~Kong Soon Tan/President of Think Centre~
Think Centre (TC), one of Singapore’s oldest political NGO, welcomes and applauds the announcement by the Malaysian government to repeal the controversial 51-year-old law allowing detention without trial and ease other legislations curbing civil liberties. The ISA allows an individual to be held virtually indefinitely for acts considered a threat to national security or to prevent such acts. Malaysian Prime Minister Najib Razak added that the Banishment Act would be repealed while he will do away with the need for annual publishing permits under the Printing Presses and Publications Act (PPPA). He also said that the Police Act would be amended to allow for freedom of assembly according to international norms, although street protests would still be outlawed.
Since TC’s founding in 1999, one of the first human rights issues that it championed for, is the abolishment of the ISA. In 2000, TC drew widespread international attention when it initiated a peaceful demonstration as part of its “Abolish ISA” campaign at the nation state’s Speakers’ Corner in Hong Lim Park. Several TC leaders were however called up by the police for investigations in the aftermath of the demonstration.
In the past decade, TC has continued to champion tirelessly for the abolishment of this and other related legislations that run contrary to the fundamental principles of human rights such as the right to life, freedom of expression, freedom of assembly etc. While TC does not support any form of indefinite detention without trial, any new legislation that would ensure detentions should only be carried out by Court orders in the face of threats to national security or sovereignty. As such, powers of detention should never be vested with the Executive or the Police.
In this regard, TC urges the Singapore government to follow Malaysia’s lead in repealing the ISA and other legislations curbing civil liberties and infringing fundamental human rights of its people. In this new political norm whereby a new social compact has been forged after a watershed year of electoral progress, TC appeals to the Government to review and rethink its approach to management of civil and political rights of Singaporeans.
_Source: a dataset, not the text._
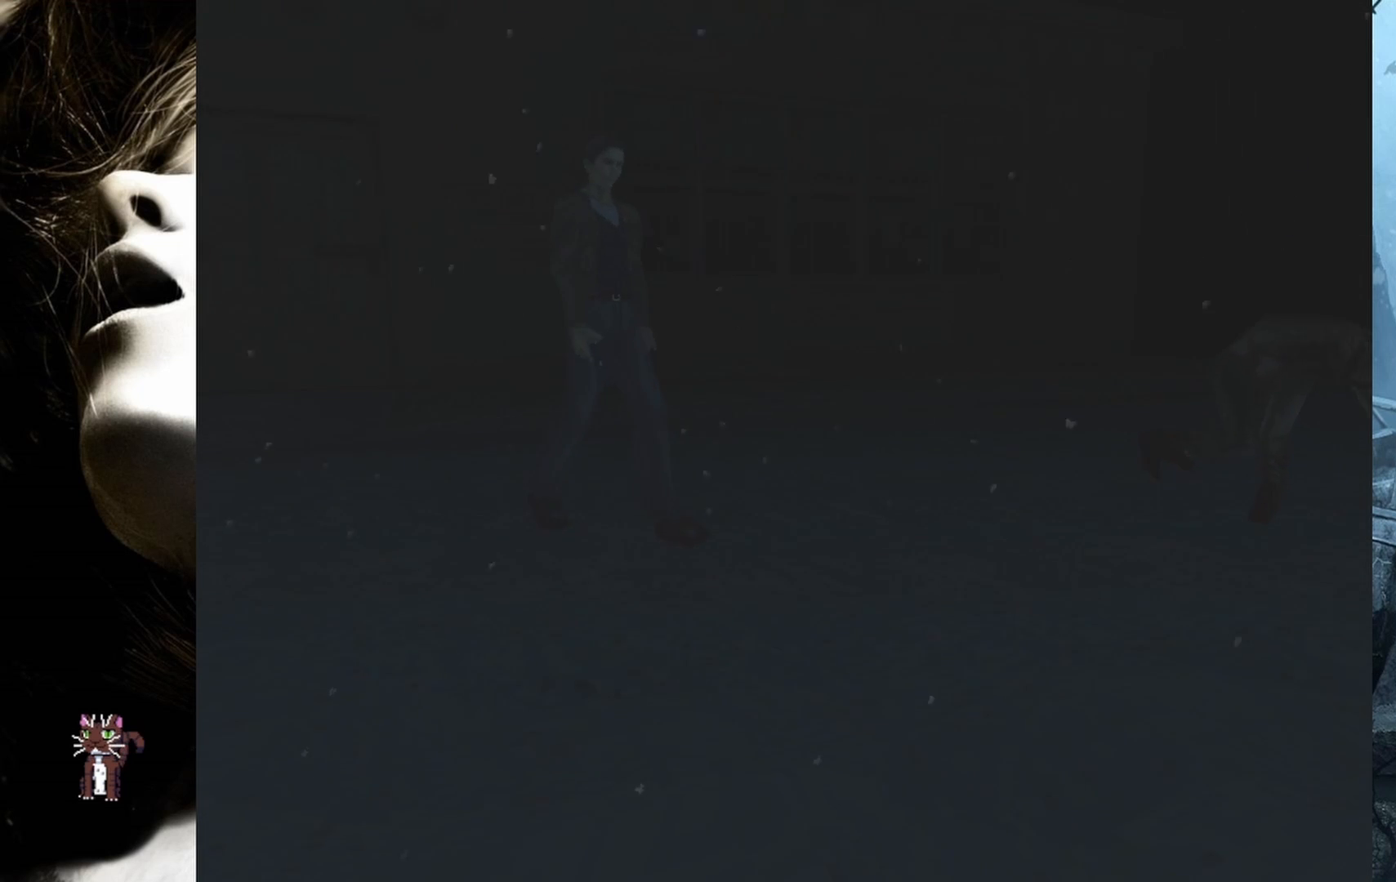
{"buttons": ["DPAD_UP"], "events": []}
This same call will be championed without fear or favour by TC in its upcoming oral intervention at the Universal Periodic Review plenary, before the U.N Human Rights Council this September.
“Singapore will seriously consider abolishing the Internal Security Act if Malaysia were to do so”, then Deputy Prime Minister Lee Hsien Loong informed visiting Malaysian journalists, according to a report in Straits Times, dated 3 February 1991. However a statement released today by the Ministry of Home Affairs on the ISA disappointingly appears to be a recantation of what, the now Prime Minister Lee Hsien Loong, had promised twenty years ago. PM Lee should seriously make good on his words to consider abolishing the Internal Security Act now that Malaysia has announced that it will repeal the Act.
As 2011 has shown, Singapore society has come of age in terms of civil and political engagement. If the Government truly wishes to re-make Singapore into a place we call home, it must first cast away archaic legislations such as the ISA and keep up with liberalisation of democratic norms. Doing so will allow Singapore to transform itself into a truly modern, mature and functioning democracy.